Pour plus d’informations, consultez http://www.lta.gov.sg/content/ltaweb/en/roads-and-motoring.html.
Et ça marche!
Des estimations ont été faites quant à l’impact de la tarification électronique sur la circulation. Une étude, menée en 2004 par M. Keong et ses collègues, a révélé que « l’élasticité » se situe en moyenne à -0.3; autrement dit, une augmentation du tarif de 10 % se traduit par une réduction du nombre de véhicules en circulation de 3 %. Comme les expériences de Londres et de Stockholm l’ont montré, le signal de prix influence les comportements !
Un cocktail de solutions !
Non, je ne vous parlerai pas du fameux « Singapore sling ». Comme nous l’avons évoqué maintes fois lors de la sortie de notre rapport, la tarification n’est pas une solution miracle, elle doit s’accompagner d’autres mesures complémentaires.
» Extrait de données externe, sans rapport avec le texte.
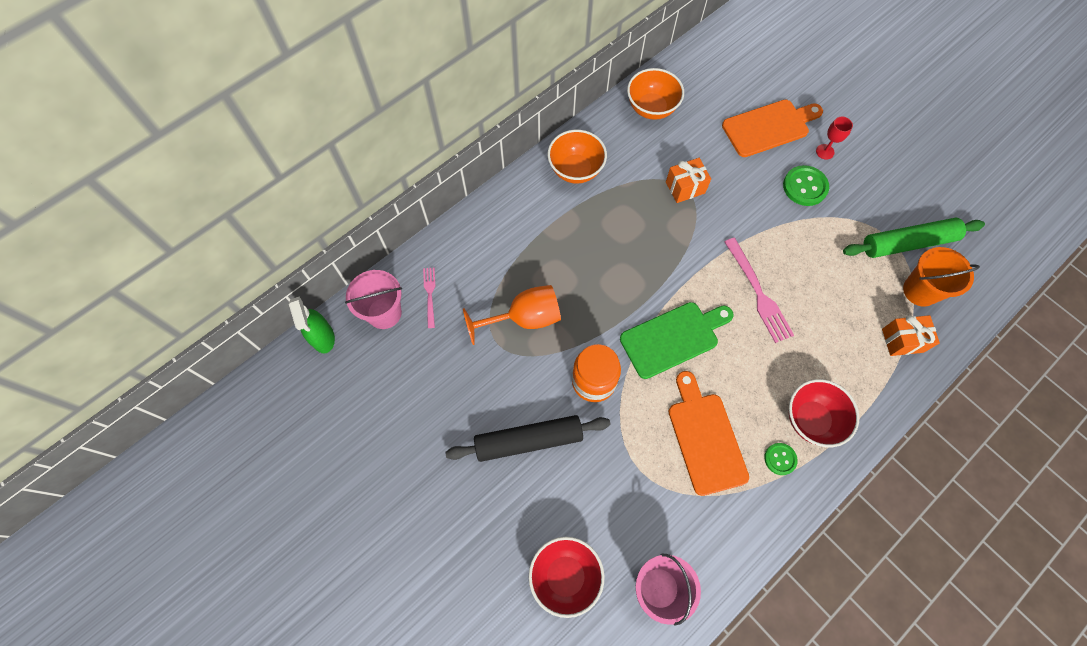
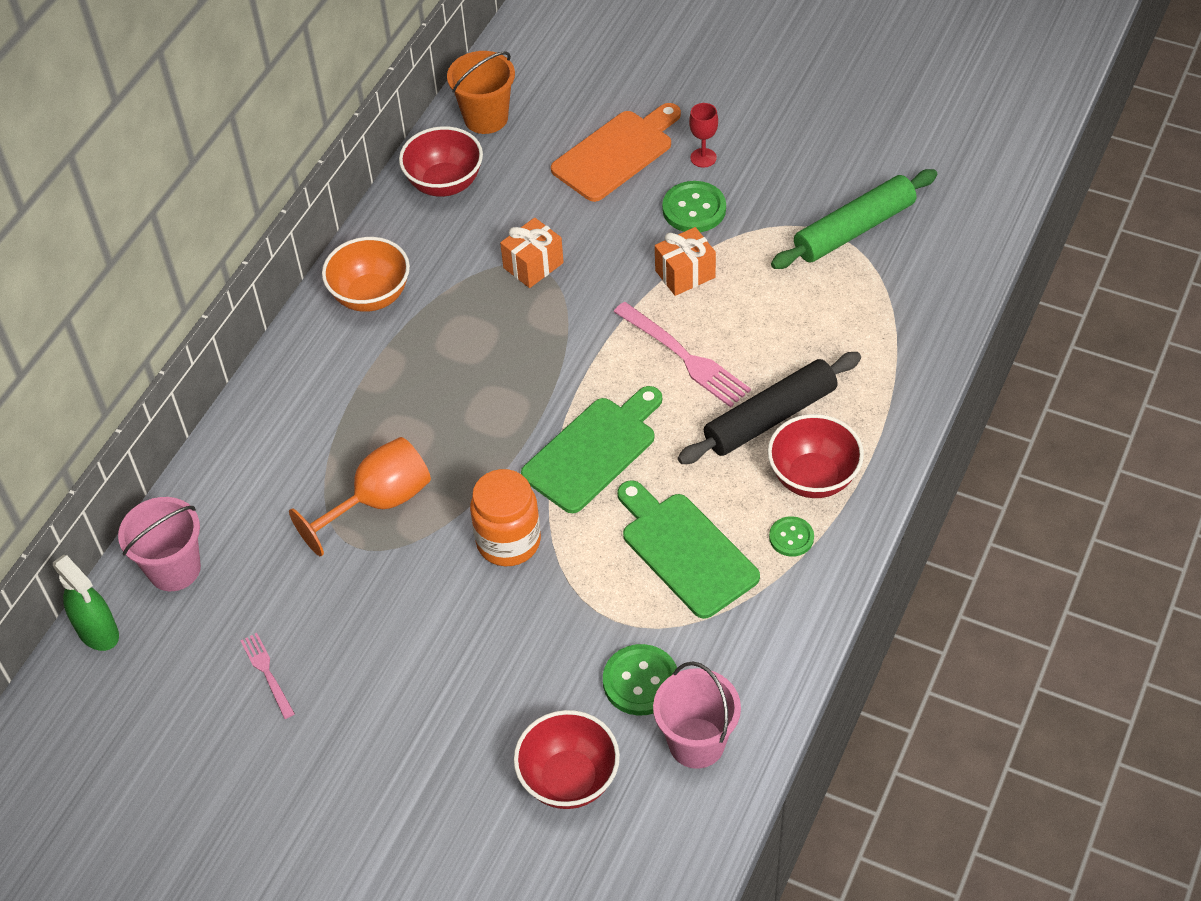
camera: 20 degrees left, 15 degrees down
pink fork [423,268,435,328] -> pink fork moved to [240,633,295,719]
black rolling pin [445,415,610,462] -> black rolling pin moved to [678,352,861,464]
orange bowl [627,68,684,120] -> red bowl [399,126,483,197]
orange cutting board [668,371,749,496] -> green cutting board [617,480,760,619]
orange gift [882,315,940,356] -> orange gift moved to [655,227,716,296]
orange bucket [903,247,980,307] -> orange bucket moved to [447,51,515,134]
none -> green button [603,644,677,716]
À Singapour, cela se traduit d’abord par le contrôle de la quantité de voitures; présentement, leur nombre ne peut augmenter que de 0.25 % par an. Pour acheter une auto, il faut détenir un permis (« Certificate of entitlement ») accessible lors d’une enchère deux fois par mois. La dernière enchère s’est conclue à près de 50 000 $ (CAN). À cela s’ajoutent plusieurs autres taxes, si bien que le coût pour détenir une auto est plus élevé que le prix de l’auto elle-même ! Résultat, seulement 45 % des ménages ont une voiture, même s’il s’agit d’une ville «riche» (le PIB per capita de Singapour est parmi les plus élevés au monde).
Un bon réseau de transport en commun facilite aussi la décision de ne pas posséder de véhicule. Et à Singapour, le métro, c’est le plus performant que je n’ai jamais vu; fréquent, fiable, climatisé et toujours accessible via l’ascenseur pour les poussettes et les fauteuils roulants (et partout, un marquage tactile au sol pour non-voyants !). Présentement, il y 121 stations dont 12 ont été ouvertes en décembre 2015 et 16 nouvelles sont prévues pour 2017 !
Oui, je sais, nous sommes nord-américains, de tels choix seraient difficilement envisageables chez nous…mais nos cibles ambitieuses de réduction des gaz à effet de serre vont nous obliger à des solutions innovantes…pensons-y !
2 comments
Très bon article. Pour réduire les GES ainsi que la lourdeur de la circulation dans les grands centres il faut nécessairement un ensemble de mesures. Il est bon de constater que des moyens sont pris ailleurs dans le monde et que le tout fonctionne! Pour changer ou faire avancer une cause il faut marteler le message, le répéter et ce, sur toutes les tribunes.
Je suis tout à fait d’accord avec vous, nous devrons faire vite et et cela débute par une remise en question de nos paradigmes ou nos manières de penser et d’agir.
Sur ce point dernier point, il y a un énorme pas à franchir. Lorsqu’on regarde de près les résultats du dernier sondage pan canadien sur les changements climatiques publiés la semaine dernière, seulement 44 % des Canadiens estiment que les bouleversements climatiques sont « surtout » provoqués par l’activité humaine, une douche froide pour les plus optimistes! Des perceptions ça se modifie, mais il faudra investir gros dans la sensibilisation du public et adopter (même si ça fait mal) des mesures draconiennes comme des tickets modérateur (taxer les gros véhicules, transport en commun gratuit…)ou des lois plus sévères pour renverser la vapeur…les scientifiques ont sonné l’alarme sur les délais pour RÉAGIR…changer des comportements ça demande du temps et de l’investissement.
Merci de nous faire partager cette expérience…ça ouvre des horizons.